→ What is being asked
You are asked to filter the data below and copy every line holding "Kernsystems".

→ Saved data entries
.....
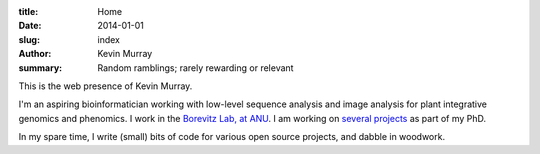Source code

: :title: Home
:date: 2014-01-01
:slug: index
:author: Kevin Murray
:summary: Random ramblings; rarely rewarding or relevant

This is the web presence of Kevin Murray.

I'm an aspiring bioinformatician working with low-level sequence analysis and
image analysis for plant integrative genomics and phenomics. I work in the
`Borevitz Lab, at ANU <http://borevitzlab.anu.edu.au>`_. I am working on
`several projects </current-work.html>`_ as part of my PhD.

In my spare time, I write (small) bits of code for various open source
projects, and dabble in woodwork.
.....
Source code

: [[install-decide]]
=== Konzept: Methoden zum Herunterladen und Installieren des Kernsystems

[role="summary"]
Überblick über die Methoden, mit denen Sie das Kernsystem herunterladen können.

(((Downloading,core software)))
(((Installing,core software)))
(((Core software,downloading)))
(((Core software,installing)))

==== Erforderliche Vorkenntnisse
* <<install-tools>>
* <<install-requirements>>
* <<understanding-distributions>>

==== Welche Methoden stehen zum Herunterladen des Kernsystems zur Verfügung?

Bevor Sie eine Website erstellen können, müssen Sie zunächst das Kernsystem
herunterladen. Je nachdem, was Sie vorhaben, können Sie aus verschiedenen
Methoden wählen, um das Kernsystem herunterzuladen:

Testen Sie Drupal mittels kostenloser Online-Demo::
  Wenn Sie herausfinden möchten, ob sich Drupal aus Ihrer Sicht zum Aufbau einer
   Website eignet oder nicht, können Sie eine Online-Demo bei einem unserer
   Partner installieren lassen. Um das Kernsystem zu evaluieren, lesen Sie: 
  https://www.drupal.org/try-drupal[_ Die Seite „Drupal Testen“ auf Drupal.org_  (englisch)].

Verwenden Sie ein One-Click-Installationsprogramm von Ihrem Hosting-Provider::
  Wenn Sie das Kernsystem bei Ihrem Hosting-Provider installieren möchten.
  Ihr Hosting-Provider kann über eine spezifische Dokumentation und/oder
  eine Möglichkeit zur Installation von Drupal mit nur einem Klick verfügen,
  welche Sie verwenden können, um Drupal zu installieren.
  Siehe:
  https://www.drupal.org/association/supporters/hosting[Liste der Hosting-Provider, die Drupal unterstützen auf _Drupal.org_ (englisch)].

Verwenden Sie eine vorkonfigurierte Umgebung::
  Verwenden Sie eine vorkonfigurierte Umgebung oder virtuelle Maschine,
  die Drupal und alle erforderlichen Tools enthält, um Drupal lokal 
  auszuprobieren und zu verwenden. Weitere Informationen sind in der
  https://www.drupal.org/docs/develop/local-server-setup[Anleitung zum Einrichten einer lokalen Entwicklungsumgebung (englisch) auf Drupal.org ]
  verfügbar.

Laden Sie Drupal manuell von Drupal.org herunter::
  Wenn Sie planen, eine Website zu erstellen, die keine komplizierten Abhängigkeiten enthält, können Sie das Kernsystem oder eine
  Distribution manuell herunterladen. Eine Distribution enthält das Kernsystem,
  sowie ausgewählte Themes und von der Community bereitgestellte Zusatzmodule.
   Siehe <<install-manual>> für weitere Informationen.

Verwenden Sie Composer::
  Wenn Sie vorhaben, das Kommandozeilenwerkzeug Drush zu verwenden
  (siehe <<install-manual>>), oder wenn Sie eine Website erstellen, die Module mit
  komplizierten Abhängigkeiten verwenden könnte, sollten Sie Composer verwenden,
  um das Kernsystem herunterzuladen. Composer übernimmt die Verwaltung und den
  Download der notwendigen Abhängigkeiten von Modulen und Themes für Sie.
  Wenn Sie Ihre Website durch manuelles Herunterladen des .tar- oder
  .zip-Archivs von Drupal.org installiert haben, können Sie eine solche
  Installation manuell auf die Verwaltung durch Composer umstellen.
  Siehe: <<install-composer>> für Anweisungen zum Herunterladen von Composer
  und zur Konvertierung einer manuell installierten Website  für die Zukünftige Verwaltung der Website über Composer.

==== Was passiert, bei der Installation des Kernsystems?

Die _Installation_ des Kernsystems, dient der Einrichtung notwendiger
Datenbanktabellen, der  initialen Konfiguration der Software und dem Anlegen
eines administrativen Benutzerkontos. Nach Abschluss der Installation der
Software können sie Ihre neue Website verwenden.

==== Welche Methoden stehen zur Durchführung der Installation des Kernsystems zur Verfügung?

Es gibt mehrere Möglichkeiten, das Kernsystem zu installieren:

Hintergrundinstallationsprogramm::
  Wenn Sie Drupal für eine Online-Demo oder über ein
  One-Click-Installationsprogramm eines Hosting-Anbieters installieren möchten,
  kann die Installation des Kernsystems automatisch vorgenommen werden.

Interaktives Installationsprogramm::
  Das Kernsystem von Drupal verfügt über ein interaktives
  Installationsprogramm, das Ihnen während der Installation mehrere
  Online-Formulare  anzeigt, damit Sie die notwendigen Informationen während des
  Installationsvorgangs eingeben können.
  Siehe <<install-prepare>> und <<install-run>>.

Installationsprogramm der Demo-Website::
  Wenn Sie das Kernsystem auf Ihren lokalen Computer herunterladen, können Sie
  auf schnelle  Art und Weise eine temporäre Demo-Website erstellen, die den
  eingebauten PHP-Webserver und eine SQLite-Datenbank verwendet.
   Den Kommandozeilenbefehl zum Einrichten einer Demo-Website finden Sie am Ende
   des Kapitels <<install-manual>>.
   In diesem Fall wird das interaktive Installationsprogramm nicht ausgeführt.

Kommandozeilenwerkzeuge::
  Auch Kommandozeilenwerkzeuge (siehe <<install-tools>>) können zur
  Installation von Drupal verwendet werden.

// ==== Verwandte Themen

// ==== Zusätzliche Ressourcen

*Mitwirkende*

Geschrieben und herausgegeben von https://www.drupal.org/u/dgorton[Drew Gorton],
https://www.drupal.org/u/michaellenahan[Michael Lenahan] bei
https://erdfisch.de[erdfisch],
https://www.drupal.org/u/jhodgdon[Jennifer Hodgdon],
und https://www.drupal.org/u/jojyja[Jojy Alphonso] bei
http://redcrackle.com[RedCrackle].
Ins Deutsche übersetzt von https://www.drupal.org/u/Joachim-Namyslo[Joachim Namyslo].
.....
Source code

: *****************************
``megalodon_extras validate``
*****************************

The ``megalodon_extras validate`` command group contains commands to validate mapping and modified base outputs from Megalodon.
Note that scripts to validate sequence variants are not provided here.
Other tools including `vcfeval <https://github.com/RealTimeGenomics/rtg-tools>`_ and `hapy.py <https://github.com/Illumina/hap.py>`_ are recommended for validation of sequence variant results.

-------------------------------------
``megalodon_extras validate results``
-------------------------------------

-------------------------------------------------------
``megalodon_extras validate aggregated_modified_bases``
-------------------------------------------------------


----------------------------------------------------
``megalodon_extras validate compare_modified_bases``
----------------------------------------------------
.....
→ Response for this exercise
=== Konzept: Methoden zum Herunterladen und Installieren des Kernsystems
==== Welche Methoden stehen zum Herunterladen des Kernsystems zur Verfügung?
==== Was passiert, bei der Installation des Kernsystems?
Die _Installation_ des Kernsystems, dient der Einrichtung notwendiger
==== Welche Methoden stehen zur Durchführung der Installation des Kernsystems zur Verfügung?
  kann die Installation des Kernsystems automatisch vorgenommen werden.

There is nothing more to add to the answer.